Relevant github issues:

https://github.com/jwilder/docker-squash/issues/45

https://github.com/jwilder/docker-squash/issues/44

https://github.com/jwilder/docker-squash/pull/15

https://github.com/docker/docker/pull/9123

thanks in advance

ranjib

Rich Moyse

unread,

May 27, 2016, 9:24:51 AM5/27/16

to docker-dev

ranjib:

There are many reasons to dissuade you from creating a squash operator to achieve your stated goal of eliminating secrets from your image. Here are a couple:

Unless "squash" can be described as "not X" where "X" identifies the set of files you wish to retain then this is a very problematic mechanism for eliminating unnecessary components. Also, "not X" must be automatically generated from "X" via a well tested algorithm. Unfortunately, a number of "squash" implementations rely on manually generated linux rm commands or specifying the layer to remove. These implementations depend on a developer's knowledge of the buildtime tooling and intricacies of Docker's image/layer management. Therefore, when the implementation of any build tooling changes or Docker adapts its image management internals, you must identify how these changes potentially affect file names, layer locations of the buildtime artifacts in order to, when necessary, properly rewrite the "squash" operator's file/layer removal list. There's also the obvious shortcomings of mistakenly removing certain desired files while at the same time, potentially preserving undesired ones, if you can't strictly define "X" and "not X".
Since "squash", in the form you seek, isn't available via a public interface maintained by Docker, implementing this operator will require coupling to Docker's implementation, resulting in brittle code that's susceptible to changes in Docker's image management implementation. For example, Docker recently changed how it internally manages images in release 1.10. During this transition to content addressable images/layers, even some of its own public interfaces, like the Docker CLI, where decidedly impacted.

Assuming "X" is known, instead of building the final image via exclusion (squash), assemble it via inclusion. One could use the following public operators to essentially copy out/in the "X" needed to achieve your goal: docker cp,docker export, and docker import then use docker commit to specify the desired metadata settings. Composing these public operators results in code resilient to Docker tinkering with its internal image format. Since I also encountered issues similar to yours, I created a Bash script call dkrcp that encapsulates the previously mentioned public operators providing a means to create or evolve an image by copying files from containers, host file system, other images, and/or streamed tar.
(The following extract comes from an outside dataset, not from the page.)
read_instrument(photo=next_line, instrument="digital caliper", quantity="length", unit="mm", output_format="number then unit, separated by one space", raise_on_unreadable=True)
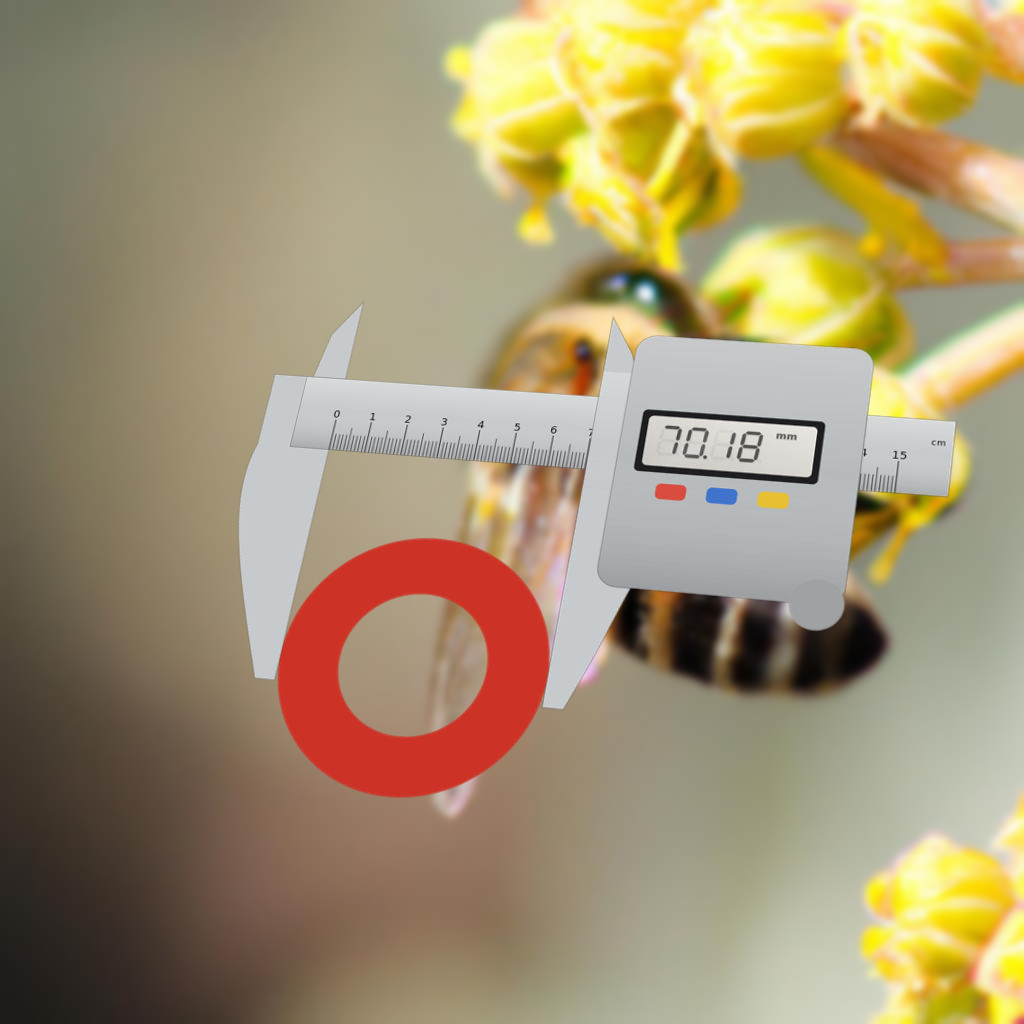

Although this scheme doesn't directly mesh with Docker's Automated build environment offered by Docker Hub, this concern seems irrelevant in your situation, as you're probably not building images containing secrets on public servers. That said, Dockerfiles and Builder could be used to create all the resources needed to assemble the "Final" image, and perhaps through clever use of web triggers, the scripting necessary to build the Final one could be automated.